= Work instructions =
Copy the text of the data below word for word, and leave the pictures out of your copy.

= Task input =
╔══

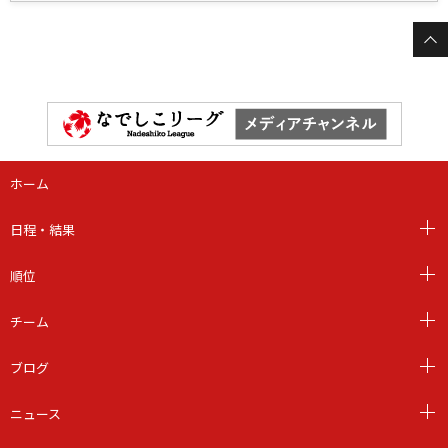
ホーム
日程・結果
順位
チーム
ブログ
ニュース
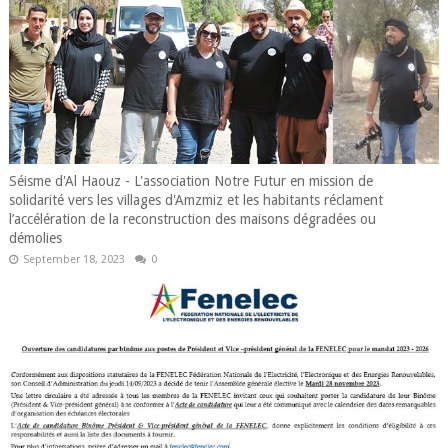
Séisme d'Al Haouz - L'association Notre Futur en mission de
solidarité vers les villages d'Amzmiz et les habitants réclament
l’accélération de la reconstruction des maisons dégradées ou
démolies
September 18, 2023
0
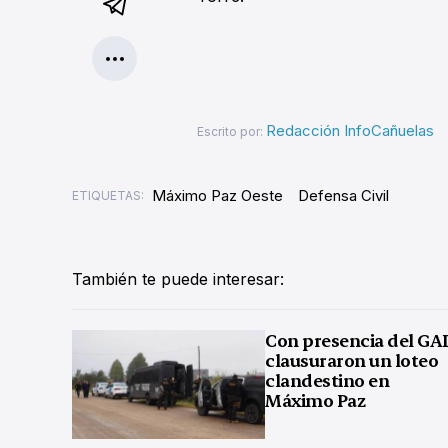
Redacción InfoCañuelas
Escrito por:
Máximo Paz Oeste
Defensa Civil
ETIQUETAS:
También te puede interesar:
Con presencia del GA
clausuraron un loteo
clandestino en
Máximo Paz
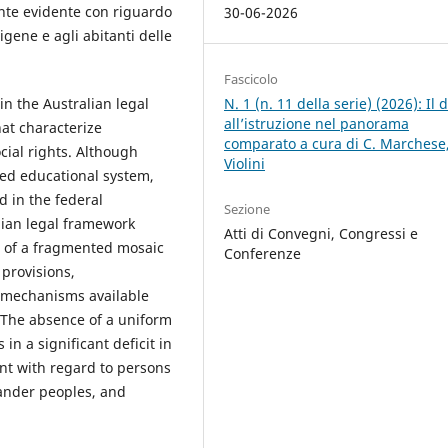
mente evidente con riguardo
30-06-2026
igene e agli abitanti delle
Fascicolo
N. 1 (n. 11 della serie) (2026): Il d
in the Australian legal
all’istruzione nel panorama
hat characterize
comparato a cura di C. Marchese,
cial rights. Although
Violini
ted educational system,
d in the federal
Sezione
alian legal framework
Atti di Convegni, Congressi e
s of a fragmented mosaic
Conferenze
 provisions,
n mechanisms available
s. The absence of a uniform
 in a significant deficit in
dent with regard to persons
slander peoples, and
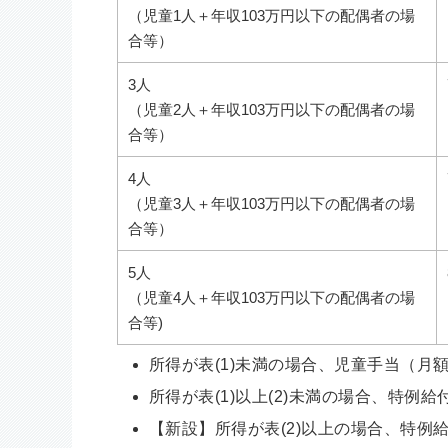
（児童1人＋年収103万円以下の配偶者の場
合等）
3人
（児童2人＋年収103万円以下の配偶者の場
合等）
4人
（児童3人＋年収103万円以下の配偶者の場
合等）
5人
（児童4人＋年収103万円以下の配偶者の場
合等)
所得が表(1)未満の場合、児童手当（月額1
所得が表(1)以上(2)未満の場合、特例給
【新設】所得が表(2)以上の場合、特例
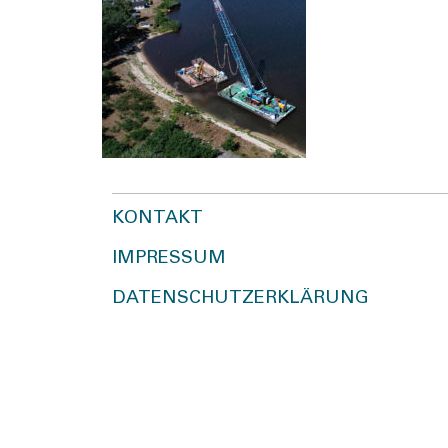
KONTAKT
IMPRESSUM
DATENSCHUTZERKLÄRUNG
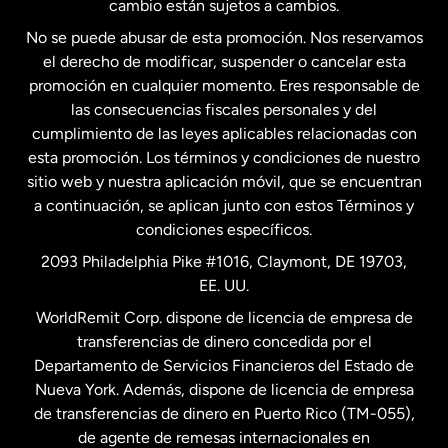
cambio están sujetos a cambios.
No se puede abusar de esta promoción. Nos reservamos
Francia
el derecho de modificar, suspender o cancelar esta
promoción en cualquier momento. Eres responsable de
las consecuencias fiscales personales y del
Malasia
cumplimiento de las leyes aplicables relacionadas con
esta promoción. Los términos y condiciones de nuestro
Nueva Zelanda
sitio web y nuestra aplicación móvil, que se encuentran
a continuación, se aplican junto con estos Términos y
condiciones específicos.
Países Bajos
2093 Philadelphia Pike #1016, Claymont, DE 19703,
EE. UU.
Reino Unido
WorldRemit Corp. dispone de licencia de empresa de
transferencias de dinero concedida por el
Suecia
Departamento de Servicios Financieros del Estado de
Nueva York. Además, dispone de licencia de empresa
de transferencias de dinero en Puerto Rico (TM-055),
de agente de remesas internacionales en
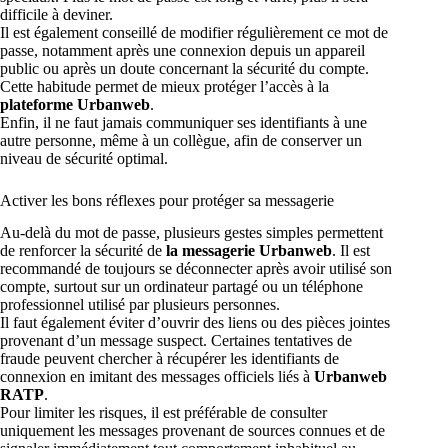
difficile à deviner.
Il est également conseillé de modifier régulièrement ce mot de
passe, notamment après une connexion depuis un appareil
public ou après un doute concernant la sécurité du compte.
Cette habitude permet de mieux protéger l’accès à la
plateforme Urbanweb
.
Enfin, il ne faut jamais communiquer ses identifiants à une
autre personne, même à un collègue, afin de conserver un
niveau de sécurité optimal.
Activer les bons réflexes pour protéger sa messagerie
Au-delà du mot de passe, plusieurs gestes simples permettent
de renforcer la sécurité de
la messagerie Urbanweb
. Il est
recommandé de toujours se déconnecter après avoir utilisé son
compte, surtout sur un ordinateur partagé ou un téléphone
professionnel utilisé par plusieurs personnes.
Il faut également éviter d’ouvrir des liens ou des pièces jointes
provenant d’un message suspect. Certaines tentatives de
fraude peuvent chercher à récupérer les identifiants de
connexion en imitant des messages officiels liés à
Urbanweb
RATP
.
Pour limiter les risques, il est préférable de consulter
uniquement les messages provenant de sources connues et de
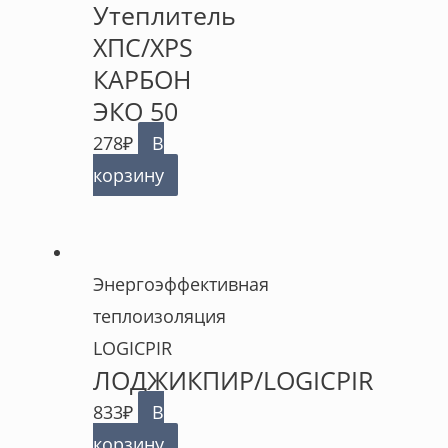
Утеплитель
ХПС/XPS
КАРБОН
ЭКО 50
278
₽
В
корзину
Энергоэффективная
теплоизоляция
LOGICPIR
ЛОДЖИКПИР/LOGICPIR
833
₽
В
корзину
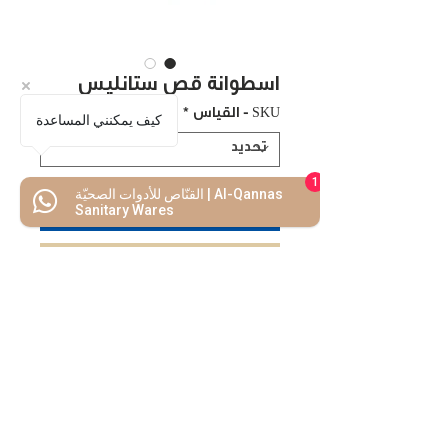
اسطوانة قص ستانليس
SKU - القياس
*
كيف يمكنني المساعدة
1
القنّاص للأدوات الصحيّة | Al-Qannas
اضف للسلة
Sanitary Wares
اشتريه الأن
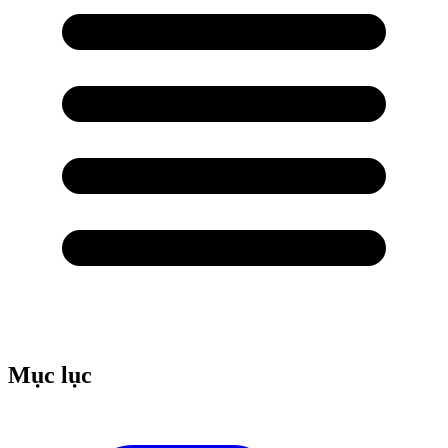
Mục lục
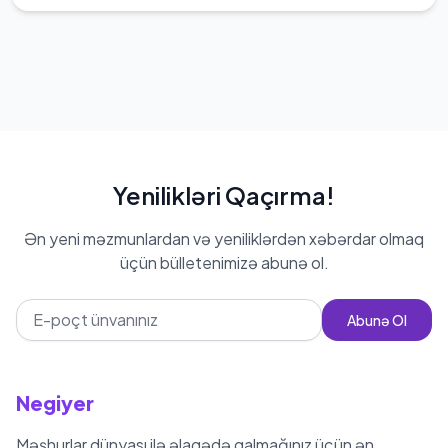
Yenilikləri Qaçırma!
Ən yeni məzmunlardan və yeniliklərdən xəbərdar olmaq
üçün bülletenimizə abunə ol.
Abunə Ol
Negiyer
Məşhurlar dünyası ilə əlaqədə qalmağınız üçün ən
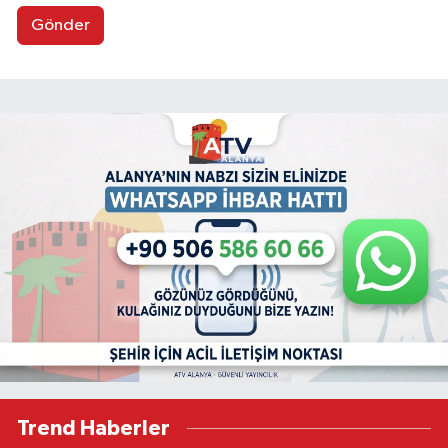
Gönder
Trend Haberler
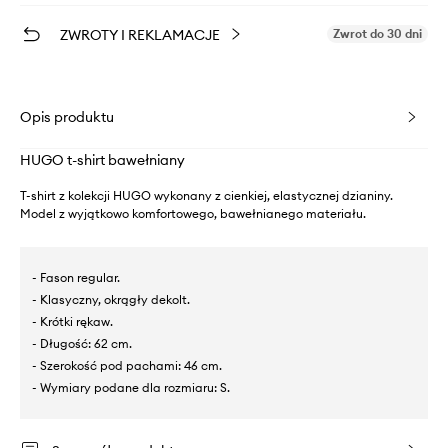
ZWROTY I REKLAMACJE
Zwrot do 30 dni
Opis produktu
HUGO t-shirt bawełniany
T-shirt z kolekcji HUGO wykonany z cienkiej, elastycznej dzianiny.
Model z wyjątkowo komfortowego, bawełnianego materiału.
- Fason regular.
- Klasyczny, okrągły dekolt.
- Krótki rękaw.
- Długość: 62 cm.
- Szerokość pod pachami: 46 cm.
- Wymiary podane dla rozmiaru: S.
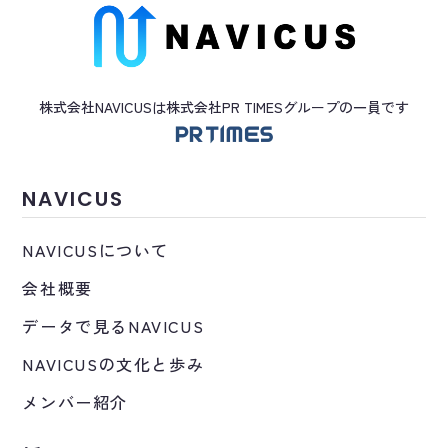
株式会社NAVICUSは株式会社PR TIMES
グループ
の一員です
NAVICUS
NAVICUSについて
会社概要
データで見るNAVICUS
NAVICUSの文化と歩み
メンバー紹介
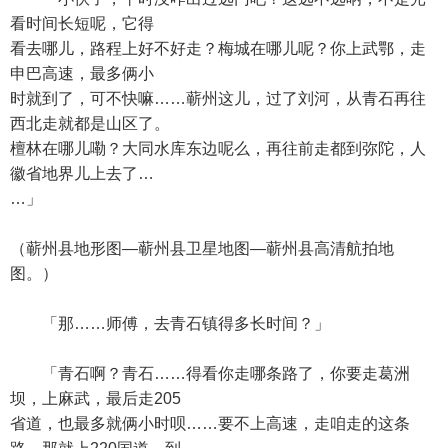
看时间长短呢，它得
看去哪儿，路程上好不好走？梅城在哪儿呢？你上武鄂，走
申巴高速，最多俩小
时就到了，可不快嘛……蕲州这儿，过了刘河，从青石再往
西北走就都是山区了。
檀林在哪儿嘞？大同水库东边呢么，再往前走都到弥陀，人
徽省地界儿上去了…
…」
（蕲州县地形图—蕲州县卫星地图—蕲州县高清航拍地
图。）
「那……师傅，去青石镇得多长时间？」
「青石啊？青石……得看你走哪条路了，你要走葛洲
坝，上麻武，最后走205
省道，也最多就俩小时呗……要不上高速，走咱走的这条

╚══

= Answer space =
ホーム
日程・結果
順位
チーム
ブログ
ニュース
Séisme d'Al Haouz - L'association Notre Futur en mission de
solidarité vers les villages d'Amzmiz et les habitants réclament
l’accélération de la reconstruction des maisons dégradées ou
démolies
September 18, 2023
0
Redacción InfoCañuelas
Escrito por:
Máximo Paz Oeste
Defensa Civil
ETIQUETAS:
También te puede interesar:
Con presencia del GA
clausuraron un loteo
clandestino en
Máximo Paz
mente evidente con riguardo
30-06-2026
igene e agli abitanti delle
Fascicolo
N. 1 (n. 11 della serie) (2026): Il d
in the Australian legal
all’istruzione nel panorama
hat characterize
comparato a cura di C. Marchese,
cial rights. Although
Violini
ted educational system,
d in the federal
Sezione
alian legal framework
Atti di Convegni, Congressi e
s of a fragmented mosaic
Conferenze
 provisions,
n mechanisms available
s. The absence of a uniform
 in a significant deficit in
dent with regard to persons
slander peoples, and
（児童1人＋年収103万円以下の配偶者の場
合等）
3人
（児童2人＋年収103万円以下の配偶者の場
合等）
4人
（児童3人＋年収103万円以下の配偶者の場
合等）
5人
（児童4人＋年収103万円以下の配偶者の場
合等)
所得が表(1)未満の場合、児童手当（月額1
所得が表(1)以上(2)未満の場合、特例給
【新設】所得が表(2)以上の場合、特例
KONTAKT
IMPRESSUM
DATENSCHUTZERKLÄRUNG
cambio están sujetos a cambios.
No se puede abusar de esta promoción. Nos reservamos
Francia
el derecho de modificar, suspender o cancelar esta
promoción en cualquier momento. Eres responsable de
las consecuencias fiscales personales y del
Malasia
cumplimiento de las leyes aplicables relacionadas con
esta promoción. Los términos y condiciones de nuestro
Nueva Zelanda
sitio web y nuestra aplicación móvil, que se encuentran
a continuación, se aplican junto con estos Términos y
condiciones específicos.
Países Bajos
2093 Philadelphia Pike #1016, Claymont, DE 19703,
EE. UU.
Reino Unido
WorldRemit Corp. dispone de licencia de empresa de
transferencias de dinero concedida por el
Suecia
Departamento de Servicios Financieros del Estado de
Nueva York. Además, dispone de licencia de empresa
de transferencias de dinero en Puerto Rico (TM-055),
de agente de remesas internacionales en
difficile à deviner.
Il est également conseillé de modifier régulièrement ce mot de
passe, notamment après une connexion depuis un appareil
public ou après un doute concernant la sécurité du compte.
Cette habitude permet de mieux protéger l’accès à la
plateforme Urbanweb
.
Enfin, il ne faut jamais communiquer ses identifiants à une
autre personne, même à un collègue, afin de conserver un
niveau de sécurité optimal.
Activer les bons réflexes pour protéger sa messagerie
Au-delà du mot de passe, plusieurs gestes simples permettent
de renforcer la sécurité de
la messagerie Urbanweb
. Il est
recommandé de toujours se déconnecter après avoir utilisé son
compte, surtout sur un ordinateur partagé ou un téléphone
professionnel utilisé par plusieurs personnes.
Il faut également éviter d’ouvrir des liens ou des pièces jointes
provenant d’un message suspect. Certaines tentatives de
fraude peuvent chercher à récupérer les identifiants de
connexion en imitant des messages officiels liés à
Urbanweb
RATP
.
Pour limiter les risques, il est préférable de consulter
uniquement les messages provenant de sources connues et de
Утеплитель
ХПС/XPS
КАРБОН
ЭКО 50
278
₽
В
корзину
Энергоэффективная
теплоизоляция
LOGICPIR
ЛОДЖИКПИР/LOGICPIR
833
₽
В
корзину
اسطوانة قص ستانليس
SKU - القياس
*
كيف يمكنني المساعدة
1
القنّاص للأدوات الصحيّة | Al-Qannas
اضف للسلة
Sanitary Wares
اشتريه الأن
Mục lục
Yenilikləri Qaçırma!
Ən yeni məzmunlardan və yeniliklərdən xəbərdar olmaq
üçün bülletenimizə abunə ol.
Abunə Ol
Negiyer
Məşhurlar dünyası ilə əlaqədə qalmağınız üçün ən
Gönder
Trend Haberler
ZWROTY I REKLAMACJE
Zwrot do 30 dni
Opis produktu
HUGO t-shirt bawełniany
T-shirt z kolekcji HUGO wykonany z cienkiej, elastycznej dzianiny.
Model z wyjątkowo komfortowego, bawełnianego materiału.
- Fason regular.
- Klasyczny, okrągły dekolt.
- Krótki rękaw.
- Długość: 62 cm.
- Szerokość pod pachami: 46 cm.
- Wymiary podane dla rozmiaru: S.
株式会社NAVICUSは株式会社PR TIMES
グループ
の一員です
NAVICUS
NAVICUSについて
会社概要
データで見るNAVICUS
NAVICUSの文化と歩み
メンバー紹介
看时间长短呢，它得
看去哪儿，路程上好不好走？梅城在哪儿呢？你上武鄂，走
申巴高速，最多俩小
时就到了，可不快嘛……蕲州这儿，过了刘河，从青石再往
西北走就都是山区了。
檀林在哪儿嘞？大同水库东边呢么，再往前走都到弥陀，人
徽省地界儿上去了…
…」
（蕲州县地形图—蕲州县卫星地图—蕲州县高清航拍地
图。）
「那……师傅，去青石镇得多长时间？」
「青石啊？青石……得看你走哪条路了，你要走葛洲
坝，上麻武，最后走205
省道，也最多就俩小时呗……要不上高速，走咱走的这条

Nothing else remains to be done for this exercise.